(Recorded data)

=== Begin Enclosure ===

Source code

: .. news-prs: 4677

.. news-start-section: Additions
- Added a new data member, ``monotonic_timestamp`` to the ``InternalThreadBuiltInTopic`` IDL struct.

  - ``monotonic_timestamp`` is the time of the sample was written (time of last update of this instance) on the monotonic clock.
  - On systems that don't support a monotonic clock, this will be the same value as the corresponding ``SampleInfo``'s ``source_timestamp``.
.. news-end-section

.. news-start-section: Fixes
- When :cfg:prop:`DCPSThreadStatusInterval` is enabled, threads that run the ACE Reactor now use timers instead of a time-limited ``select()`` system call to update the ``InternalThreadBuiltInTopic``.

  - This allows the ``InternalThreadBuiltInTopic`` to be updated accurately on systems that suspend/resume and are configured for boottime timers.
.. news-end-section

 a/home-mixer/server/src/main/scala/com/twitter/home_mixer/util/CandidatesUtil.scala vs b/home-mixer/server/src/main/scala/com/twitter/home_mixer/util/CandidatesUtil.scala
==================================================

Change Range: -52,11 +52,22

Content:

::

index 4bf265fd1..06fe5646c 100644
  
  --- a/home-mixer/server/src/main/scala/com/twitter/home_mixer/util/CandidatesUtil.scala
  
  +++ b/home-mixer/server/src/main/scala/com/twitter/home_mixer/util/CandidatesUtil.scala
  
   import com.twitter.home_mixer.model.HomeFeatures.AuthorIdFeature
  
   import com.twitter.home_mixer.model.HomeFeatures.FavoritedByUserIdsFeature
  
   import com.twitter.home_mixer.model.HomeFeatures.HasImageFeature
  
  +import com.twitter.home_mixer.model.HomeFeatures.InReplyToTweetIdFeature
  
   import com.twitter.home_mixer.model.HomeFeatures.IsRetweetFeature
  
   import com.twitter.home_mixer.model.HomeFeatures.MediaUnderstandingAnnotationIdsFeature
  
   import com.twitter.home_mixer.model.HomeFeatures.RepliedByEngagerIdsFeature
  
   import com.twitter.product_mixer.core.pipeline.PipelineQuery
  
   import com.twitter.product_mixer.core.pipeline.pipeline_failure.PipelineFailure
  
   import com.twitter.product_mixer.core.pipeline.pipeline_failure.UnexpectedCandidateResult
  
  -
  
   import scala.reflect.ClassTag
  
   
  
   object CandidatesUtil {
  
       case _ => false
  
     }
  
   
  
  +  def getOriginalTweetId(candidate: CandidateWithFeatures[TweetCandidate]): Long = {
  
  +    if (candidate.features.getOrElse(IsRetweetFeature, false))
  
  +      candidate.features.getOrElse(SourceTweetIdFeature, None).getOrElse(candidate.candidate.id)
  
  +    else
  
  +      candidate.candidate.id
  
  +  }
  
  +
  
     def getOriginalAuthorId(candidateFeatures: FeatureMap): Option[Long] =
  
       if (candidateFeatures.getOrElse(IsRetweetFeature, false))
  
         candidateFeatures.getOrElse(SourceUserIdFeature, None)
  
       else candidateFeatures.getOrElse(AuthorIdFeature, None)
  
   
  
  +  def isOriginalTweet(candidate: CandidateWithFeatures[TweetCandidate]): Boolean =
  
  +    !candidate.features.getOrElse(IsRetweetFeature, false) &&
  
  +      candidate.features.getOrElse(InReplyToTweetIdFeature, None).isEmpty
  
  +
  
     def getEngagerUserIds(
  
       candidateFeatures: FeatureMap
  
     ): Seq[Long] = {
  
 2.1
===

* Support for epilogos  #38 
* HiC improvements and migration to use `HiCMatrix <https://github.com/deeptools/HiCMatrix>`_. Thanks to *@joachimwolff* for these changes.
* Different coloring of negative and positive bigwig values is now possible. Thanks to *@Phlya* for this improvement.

=== End Enclosure ===

:: Problem details ::
Search each line of the data above for "section", and copy the lines where it occurs.

:: Finished task ::
.. news-start-section: Additions
.. news-end-section
.. news-start-section: Fixes
.. news-end-section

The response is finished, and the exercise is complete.